Why bother with immutable infrastructure?

all of these arguments fall under the heading of “the immutable server principle”. My experience with this issue come from my bad-old days with Puppet at Yelp, which I liked a lot at the time and continue to like (in a rosy-eyed way) today. I was also the person at Netflix who was assigned to fix our databases with regards to software upgrades and config changes.

security

it’s better to have a single unit (an immutable base image) that can be identified by a SHA as 100% identical to all of its siblings, rather than numerous servers that all potentially have separate configurations. There’s no chance of a single instance being different because it missed a Puppet/Salt/Ansible/SSM apply, or because the Puppet apply did something different due to the instance’s age, etc. In other words, you get to avoid building many forms of monitoring which would otherwise be needed. Immutability also means one fewer C&C control plane that you need to reason about, and if you pair immutability with reproducible builds you have a powerful tool for ensuring your servers are behaving in exactly the way your code intends for them to behave.

complexity

with immutable servers, you manage exactly one transition (OutOfService->InService). With mutable servers, you manage numerous transitions, and there is no guarantee that (in fact it is very rare for) your servers all stay identical. By way of illustration, some upgrades involve apt, others pip, others npm, and your configuration tool needs to understand how to interact with all of the above. To give an example, one time my team tried to perform an upgrade of libc which led to version skew: some processes had loaded the old version, and then later attempted to load a file from the old version, only to find that it was gone (because libc had been upgraded). Other times you’ll upgrade something (like MySQL) which you most certainly cannot restart all-at-once, and so you have to build a pipeline to perform (and monitor) an orchestrated rollout of all your servers.
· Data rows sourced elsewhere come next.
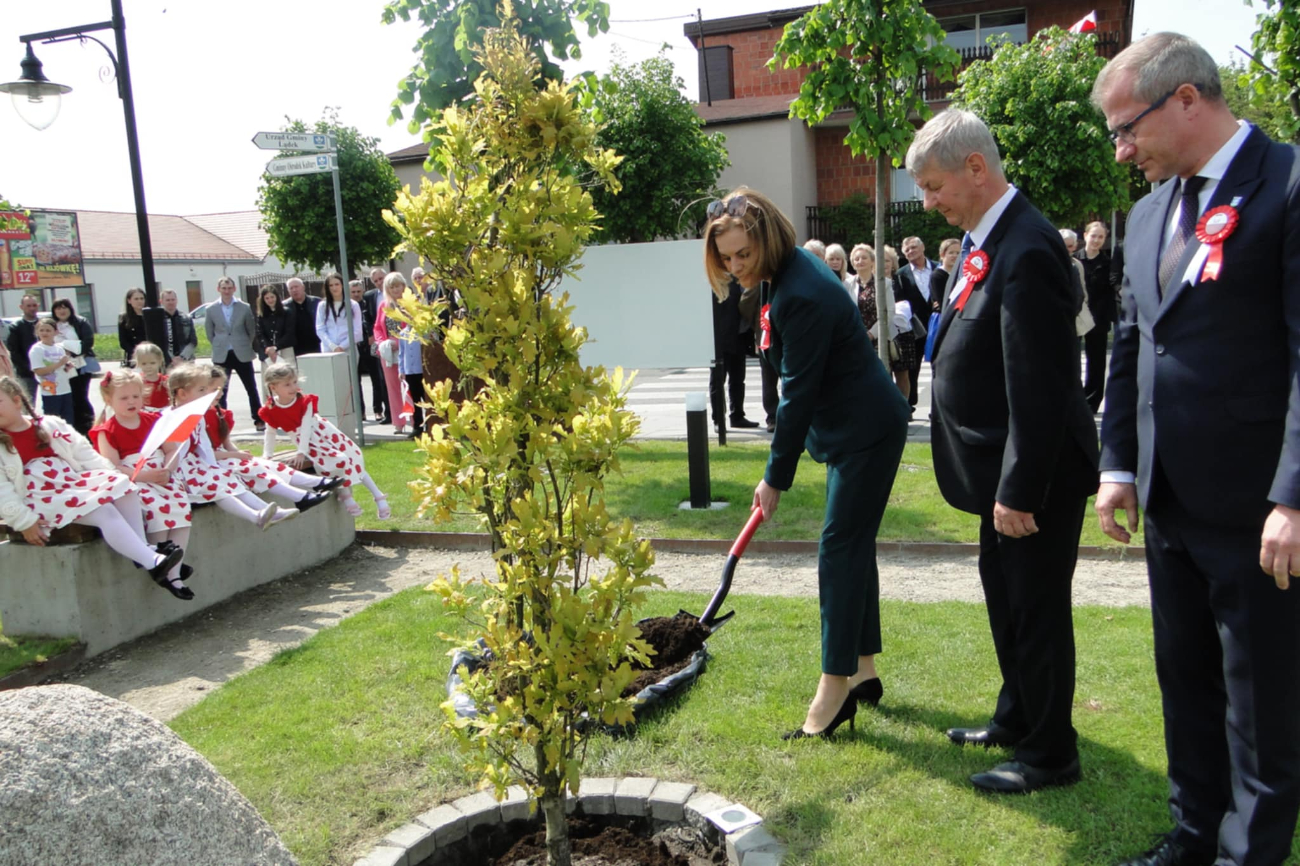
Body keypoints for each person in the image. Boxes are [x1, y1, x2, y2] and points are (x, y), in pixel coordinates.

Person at [1093, 33, 1300, 866]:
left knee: (1260, 697)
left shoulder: (1288, 184)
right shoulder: (1149, 213)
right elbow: (1130, 343)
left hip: (1258, 507)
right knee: (1184, 678)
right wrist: (1118, 464)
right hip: (1170, 498)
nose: (1121, 150)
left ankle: (1248, 852)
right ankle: (1192, 832)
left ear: (1185, 99)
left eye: (1126, 127)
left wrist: (1294, 495)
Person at [906, 109, 1098, 794]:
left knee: (1036, 612)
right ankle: (1017, 717)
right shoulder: (990, 239)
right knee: (1008, 601)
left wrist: (1019, 490)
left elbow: (1042, 386)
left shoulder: (1029, 245)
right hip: (1000, 475)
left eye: (934, 187)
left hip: (1033, 480)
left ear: (976, 168)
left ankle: (1050, 753)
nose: (929, 204)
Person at [704, 187, 908, 739]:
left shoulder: (803, 293)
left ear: (766, 238)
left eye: (743, 254)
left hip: (867, 433)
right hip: (850, 432)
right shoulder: (782, 275)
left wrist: (775, 476)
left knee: (838, 549)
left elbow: (796, 394)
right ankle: (863, 671)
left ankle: (833, 687)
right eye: (727, 257)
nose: (736, 266)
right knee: (852, 546)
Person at [0, 375, 184, 587]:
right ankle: (152, 561)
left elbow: (85, 454)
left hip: (70, 483)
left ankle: (142, 549)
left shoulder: (49, 424)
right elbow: (2, 490)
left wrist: (109, 476)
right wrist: (24, 521)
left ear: (16, 401)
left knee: (123, 485)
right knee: (104, 511)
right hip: (41, 497)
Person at [91, 369, 194, 600]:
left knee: (180, 508)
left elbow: (171, 450)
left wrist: (167, 469)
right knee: (156, 509)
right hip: (135, 479)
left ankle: (175, 571)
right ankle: (159, 563)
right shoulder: (106, 430)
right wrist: (146, 476)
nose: (131, 402)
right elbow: (114, 466)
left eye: (136, 396)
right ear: (109, 400)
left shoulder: (154, 421)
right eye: (124, 398)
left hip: (161, 473)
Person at [259, 362, 391, 519]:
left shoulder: (304, 400)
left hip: (324, 432)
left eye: (294, 382)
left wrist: (301, 452)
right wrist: (267, 455)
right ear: (273, 387)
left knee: (352, 455)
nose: (293, 387)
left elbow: (307, 425)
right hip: (308, 441)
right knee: (338, 461)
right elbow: (270, 432)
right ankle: (346, 494)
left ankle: (377, 494)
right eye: (287, 384)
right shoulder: (270, 409)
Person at [166, 363, 291, 530]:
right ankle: (255, 516)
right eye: (201, 390)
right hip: (180, 470)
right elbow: (175, 452)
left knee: (226, 477)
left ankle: (267, 511)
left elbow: (204, 447)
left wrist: (213, 467)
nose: (206, 394)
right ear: (182, 393)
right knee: (216, 487)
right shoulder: (174, 418)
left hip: (196, 466)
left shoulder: (196, 416)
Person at [200, 366, 334, 512]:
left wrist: (239, 454)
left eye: (221, 389)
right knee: (252, 469)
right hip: (208, 464)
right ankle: (297, 497)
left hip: (222, 459)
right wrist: (235, 455)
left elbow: (226, 444)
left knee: (264, 464)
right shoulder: (196, 418)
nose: (220, 393)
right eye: (214, 389)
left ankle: (312, 486)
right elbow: (204, 454)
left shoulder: (220, 414)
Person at [205, 276, 264, 432]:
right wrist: (220, 344)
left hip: (241, 352)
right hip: (222, 354)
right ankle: (221, 420)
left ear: (234, 289)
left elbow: (250, 330)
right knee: (220, 390)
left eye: (229, 288)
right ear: (218, 289)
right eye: (224, 288)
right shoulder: (211, 309)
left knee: (251, 388)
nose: (227, 291)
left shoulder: (244, 307)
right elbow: (209, 332)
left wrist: (243, 343)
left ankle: (258, 419)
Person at [710, 277, 757, 430]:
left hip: (738, 335)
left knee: (738, 379)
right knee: (718, 380)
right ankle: (718, 419)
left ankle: (737, 416)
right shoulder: (715, 280)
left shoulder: (739, 279)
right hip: (719, 338)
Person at [1076, 221, 1114, 413]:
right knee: (1072, 359)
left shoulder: (1108, 264)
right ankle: (1074, 400)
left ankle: (1091, 403)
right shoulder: (1074, 260)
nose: (1097, 240)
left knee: (1097, 362)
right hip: (1076, 316)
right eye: (1093, 235)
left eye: (1101, 237)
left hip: (1099, 318)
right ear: (1085, 236)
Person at [896, 237, 937, 413]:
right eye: (907, 250)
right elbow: (900, 301)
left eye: (913, 247)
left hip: (937, 324)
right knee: (912, 368)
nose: (911, 251)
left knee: (940, 366)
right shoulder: (901, 274)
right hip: (914, 328)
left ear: (923, 247)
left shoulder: (938, 268)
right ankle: (910, 403)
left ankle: (939, 406)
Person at [50, 298, 96, 435]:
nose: (62, 311)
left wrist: (73, 352)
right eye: (58, 308)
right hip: (59, 367)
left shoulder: (80, 322)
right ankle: (70, 428)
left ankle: (87, 427)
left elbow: (88, 341)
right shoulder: (51, 324)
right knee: (66, 398)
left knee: (80, 397)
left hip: (80, 365)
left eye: (65, 307)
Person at [373, 272, 411, 435]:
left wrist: (400, 342)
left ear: (403, 286)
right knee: (392, 388)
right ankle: (398, 423)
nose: (395, 289)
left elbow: (415, 326)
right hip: (388, 352)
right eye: (391, 287)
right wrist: (383, 343)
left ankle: (414, 421)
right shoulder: (384, 305)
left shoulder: (410, 304)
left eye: (397, 286)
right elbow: (377, 328)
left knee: (408, 387)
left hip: (407, 350)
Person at [26, 318, 76, 426]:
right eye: (41, 330)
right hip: (50, 392)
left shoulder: (59, 348)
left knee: (68, 422)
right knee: (53, 423)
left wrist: (67, 366)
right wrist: (60, 363)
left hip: (65, 389)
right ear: (37, 332)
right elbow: (39, 371)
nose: (44, 333)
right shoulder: (36, 349)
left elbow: (62, 368)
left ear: (55, 332)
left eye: (48, 330)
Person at [361, 268, 389, 423]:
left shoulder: (399, 291)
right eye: (376, 281)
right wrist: (371, 335)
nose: (379, 282)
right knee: (383, 379)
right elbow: (367, 317)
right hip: (380, 341)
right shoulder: (369, 296)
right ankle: (389, 414)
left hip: (398, 339)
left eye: (381, 278)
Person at [5, 292, 40, 399]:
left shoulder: (44, 324)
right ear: (21, 307)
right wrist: (29, 367)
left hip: (48, 372)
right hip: (26, 374)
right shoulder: (16, 327)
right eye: (28, 306)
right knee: (29, 402)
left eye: (34, 305)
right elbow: (14, 352)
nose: (32, 308)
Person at [256, 286, 295, 368]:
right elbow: (260, 333)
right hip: (267, 352)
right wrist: (268, 348)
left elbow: (289, 332)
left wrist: (276, 347)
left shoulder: (287, 312)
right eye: (267, 298)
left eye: (272, 297)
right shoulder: (261, 315)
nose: (270, 300)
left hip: (285, 349)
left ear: (277, 297)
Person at [157, 289, 197, 366]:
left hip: (186, 360)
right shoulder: (158, 320)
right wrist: (171, 358)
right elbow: (159, 342)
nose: (171, 302)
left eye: (173, 299)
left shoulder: (187, 318)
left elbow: (193, 341)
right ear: (161, 301)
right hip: (166, 361)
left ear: (176, 300)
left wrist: (182, 357)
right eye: (168, 300)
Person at [283, 278, 321, 357]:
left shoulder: (317, 302)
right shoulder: (284, 306)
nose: (294, 290)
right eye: (291, 288)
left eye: (296, 287)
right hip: (296, 349)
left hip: (317, 345)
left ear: (303, 287)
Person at [131, 342, 171, 410]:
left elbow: (174, 398)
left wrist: (169, 389)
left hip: (163, 412)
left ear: (160, 361)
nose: (148, 366)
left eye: (152, 363)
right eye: (144, 364)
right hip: (144, 412)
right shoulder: (136, 381)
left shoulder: (166, 380)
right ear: (138, 363)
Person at [117, 288, 147, 367]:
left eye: (142, 298)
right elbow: (123, 341)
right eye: (136, 299)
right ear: (129, 301)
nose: (139, 301)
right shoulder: (124, 318)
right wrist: (135, 352)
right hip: (133, 356)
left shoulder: (150, 316)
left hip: (150, 353)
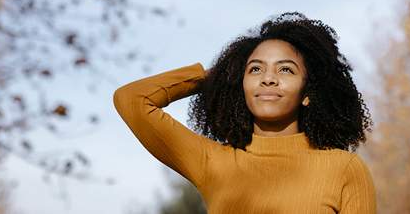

A lot of my work at Yelp focused on ensuring that old servers and newly created servers were actually running the same configuration, and especially that no old server had “zombie” config.

reliability

when you configure your servers before they go into service, you get the opportunity to test their fully-assembled functionality when they’re still out of service. Because it’s just a single SHA that changes, your monitoring can cleanly associate any transitions in semantics or performance with the rollout of a given SHA. Your servers never change, so you can sleep (somewhat) soundly knowing that there are no circumstances where a server suddenly stops functioning the way it was originally configured and tested. Of course this doesn’t solve all problems (e.g. time bombs, resource exhaustion), but in general you get far more guarantees that you see all of the effects of your change at a single moment (the deploy), rather than days or weeks into the future. Deploys of immutable servers also don’t (in the general case) remove capacity from your clusters, so there’s no period of reduced performance.

completeness/labor

some upgrades (e.g. kernel, many kernel modules) can’t be performed at all without a reboot (no, ksplice and kpatch don’t solve this problem). If your upgrade strategy revolves around in-place patching, your skills for dealing with the harder upgrades will atrophy. With mutable servers, you have to maintain two separate systems:

manage (assemble, version, monitor, upgrade) the server that gets deployed originally
manage the server once it’s running

It’s better to maintain one system well with (less than) half the resources, rather than two systems poorly.